Are there healthcare companies with no moats? Absolutely. Intuitive surgery (ISRG 1.00%) has a moat, and utility (documentation -1.83%) There is a monster.I think enter mode (INMD 2.61%) There is also one. I own all of these healthcare stocks because they are lucrative and also because these companies have a big advantage over their competitors and can scale and scale.
Finding a moat is a way to “value” a biotech stock even if it doesn’t have revenue or profits yet. Nano-X has a completely different X-ray machine than what is on the market today. The company’s device relies on cold cathode technology, making it a much cheaper device ($10,000 to manufacture compared to $1 million for a high-end CAT scanner).
But the biggest news is the business plan. The company will give away the machine (razor) at or below cost and make money (blade) each time the machine is used. It’s this fantastic business model that reminds me of the moats in some of my top-returning stocks. That’s why I’m highly bullish on Nano-X. For a while, the market felt the same way, with shares surging a lot.

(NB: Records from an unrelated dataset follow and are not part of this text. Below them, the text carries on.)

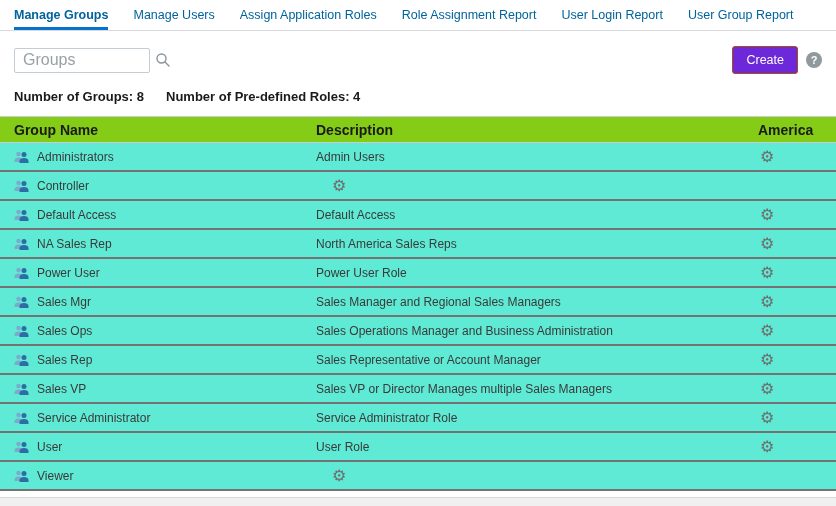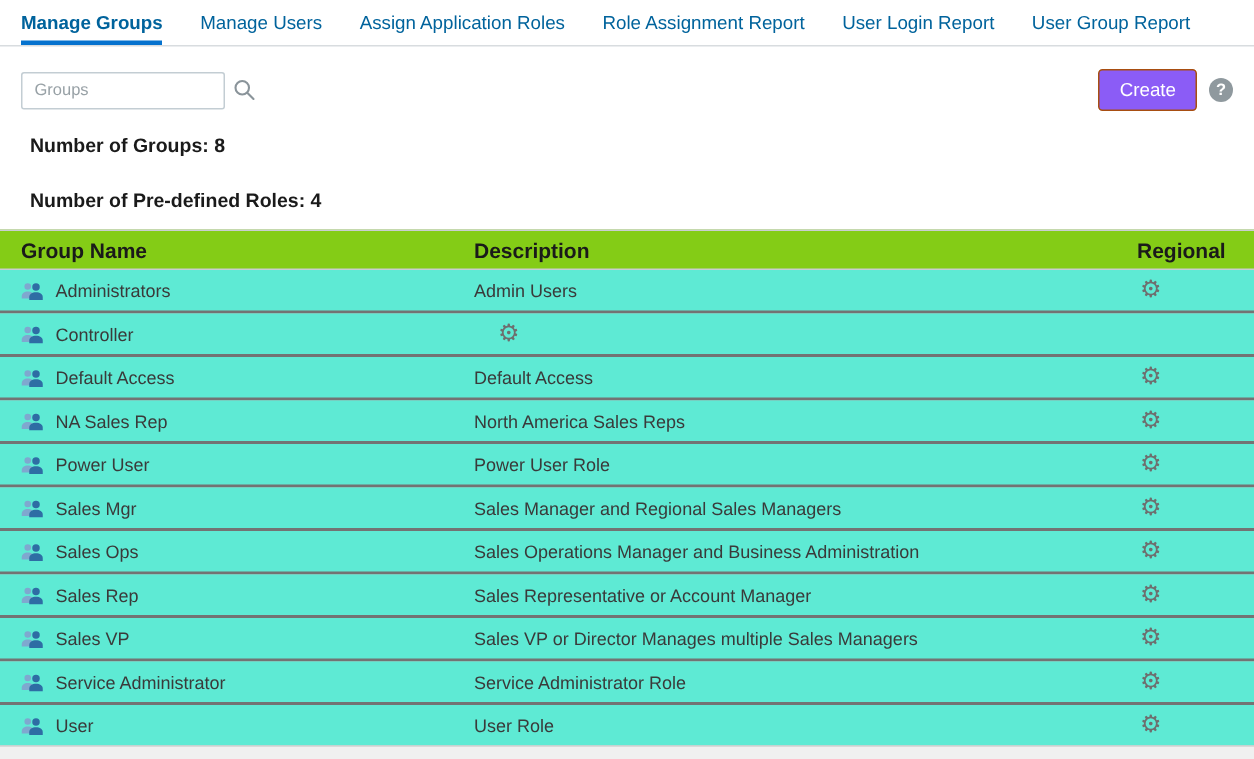--- a/index.html
+++ b/index.html
@@ -39,30 +39,30 @@
   
   .toolbar {
     display: flex; align-items: center;
     padding: 15px 14px 13px 14px;
   }
   .search-input {
     width: 136px; height: 25px;
     border: 1px solid #c3cdd3;
     border-radius: 2px;
     padding: 0 8px;
-    font-size: 11px;
+    font-size: 16px;
     font-family: "Liberation Sans", sans-serif;
     color: #333;
     outline: none;
   }
   .search-input::placeholder { color: #98a1a6; }
   .search-icon { margin-left: 5px; display: inline-flex; cursor: pointer; }
   .toolbar-spacer { flex: 1; }
   .create-btn {
-    background: #8b5cf6;
+    background: #6d28d9;
     border: 1px solid #a84e11;
     color: #ffffff;
     font-size: 12.5px;
     font-family: "Liberation Sans", sans-serif;
     padding: 6px 13px;
     border-radius: 3px;
     cursor: pointer;
   }
   .help-icon {
     margin-left: 8px;
@@ -70,27 +70,26 @@
     border-radius: 50%;
     background: #8f999e;
     color: #ffffff;
     font-size: 11px; font-weight: bold;
     display: flex; align-items: center; justify-content: center;
     cursor: pointer;
   }
 
   
   .summary {
-    padding: 2px 14px 12px 20px;
+    padding: 2px 14px 12px 14px;
     font-size: 13px;
     font-weight: bold;
     color: #1a1a1a;
     display: flex;
     gap: 22px;
-    flex-direction: column;
   }
 
   
   .grid { width: 100%; font-size: 12px; }
   .thead {
     display: flex; align-items: center;
     border-top: 1px solid #c9cdd0;
     border-bottom: 1px solid #c9cdd0;
     background: #84cc16;
     font-weight: bold;
@@ -154,21 +153,21 @@
 
 <div class="summary">
   <span>Number of Groups: 8</span>
   <span>Number of Pre-defined Roles: 4</span>
 </div>
 
 <div class="grid">
   <div class="thead">
     <div class="col-name">Group Name</div>
     <div class="col-desc">Description</div>
-    <div class="col-actions">Regional</div>
+    <div class="col-actions">America</div>
   </div>
   <div id="table-body">
   <div class="tr">
     <div class="col-name">
       <span class="group-icon">
         <svg width="15" height="12" viewBox="0 0 15 12">
           <circle cx="4.5" cy="3" r="2.2" fill="#7fa8cf"></circle>
           <path d="M0.5 11 v-1.6 c0-1.8 1.8-3 4-3 s4 1.2 4 3 V11 z" fill="#7fa8cf"></path>
           <circle cx="10" cy="3.4" r="2.5" fill="#2e6da4"></circle>
           <path d="M5.5 12 v-1.9 c0-2 2-3.2 4.5-3.2 s4.5 1.2 4.5 3.2 V12 z" fill="#2e6da4"></path>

As we saw at Novavax, in biotech investing, you often see a lot of volatility and extreme changes in valuations. We’re seeing this now with Nano-X. It’s 2022, and high-end devices haven’t hit the market yet. Impatient investors have sold the stock, taking it from a high of $90 all the way down to $9 in April. But (and this is the important part), there’s no real bad news from the FDA yet.
In the field of biotech investment, the FDA is the biggest stumbling block and the most important issue. If Nano-X’s device gets FDA approval, that’s a happy day. If it gets blocked, disaster. My way of increasing risk-reward ratio is to add stocks when they are super cheap.
Taylor Carmichael has held positions at Doximity, Inc., InMode Ltd., Intuitive Surgical, Nano-X Imaging Ltd. and Novavax. Motley Fool holds positions and referrals at Doximity, Inc., InMode Ltd. and Intuitive Surgical. The Motley Fool recommends Bluebird Bio. The Motley Fool has a disclosure policy.